● **Passage fourni**
• • • • •
En 2018, il refuse un poste ambitieux pour une start-up américaine et s’échappe, seul, dans le Jura. Sur ses skis de fond, au milieu de la forêt, il réfléchit à ce qu’il souhaite réellement. « Je voulais faire des choses qui me rendraient vraiment heureux, qui auraient de l’impact, qui me feraient vivre dans la réalité et pas dans l’illusion. Et j’ai toujours été convaincu que l’entrepreneuriat était un formidable véhicule pour ça », continue-t-il. Alors après plusieurs semaines de réflexion, il range ses skis et se lance un nouveau projet : la création d’un start-up studio dont l’objectif serait d’identifier des innovations viables et qui pourraient « changer la donne ». Cela vous dit quelque chose ?
• • • • •
● **Données de travail**
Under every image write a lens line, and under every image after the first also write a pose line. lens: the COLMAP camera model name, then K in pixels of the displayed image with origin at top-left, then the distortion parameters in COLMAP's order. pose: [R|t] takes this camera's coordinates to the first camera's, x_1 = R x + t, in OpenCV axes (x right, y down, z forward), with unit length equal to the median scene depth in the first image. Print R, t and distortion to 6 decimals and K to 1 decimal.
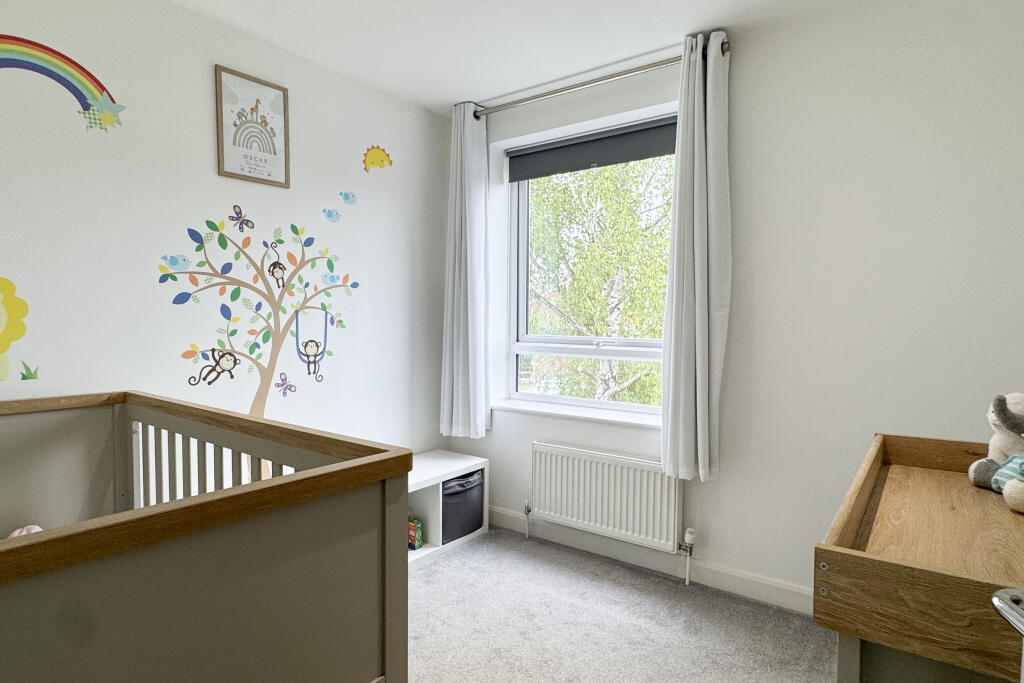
lens RADIAL K [[570.8, 0, 510.3], [0, 570.8, 341.9], [0, 0, 1]] dist [-0.007775, -0.000868]
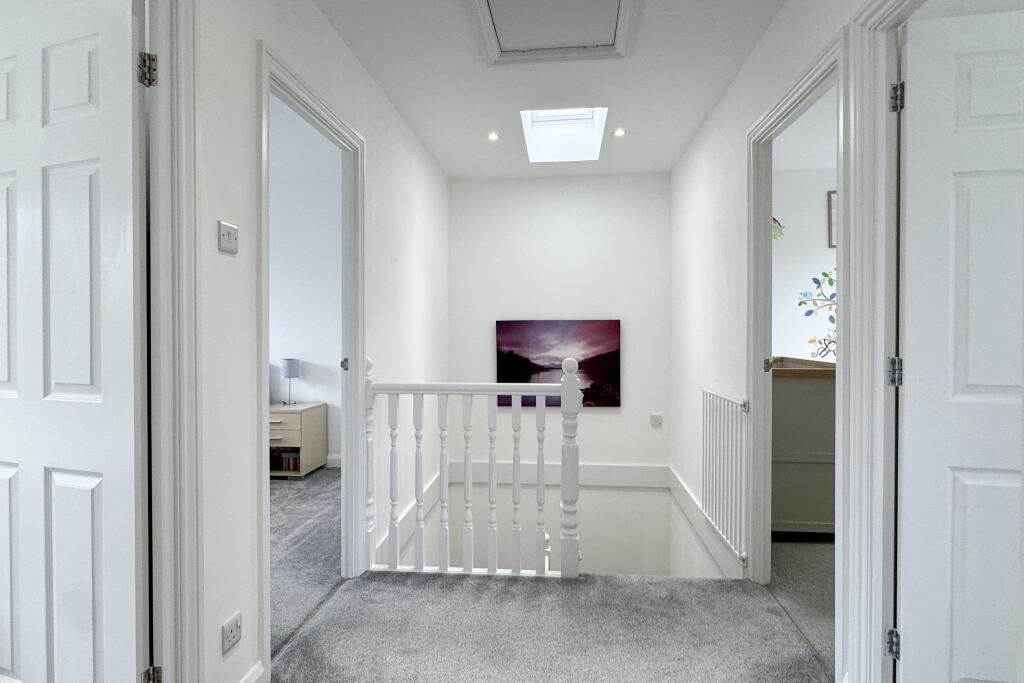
• • • • •
● **Consigne**
Recopiez mot pour mot le passage fourni, en commençant à « En 2018, il » et en terminant à « quelque chose ? ».

● **Réponse**
En 2018, il refuse un poste ambitieux pour une start-up américaine et s’échappe, seul, dans le Jura. Sur ses skis de fond, au milieu de la forêt, il réfléchit à ce qu’il souhaite réellement. « Je voulais faire des choses qui me rendraient vraiment heureux, qui auraient de l’impact, qui me feraient vivre dans la réalité et pas dans l’illusion. Et j’ai toujours été convaincu que l’entrepreneuriat était un formidable véhicule pour ça », continue-t-il. Alors après plusieurs semaines de réflexion, il range ses skis et se lance un nouveau projet : la création d’un start-up studio dont l’objectif serait d’identifier des innovations viables et qui pourraient « changer la donne ». Cela vous dit quelque chose ?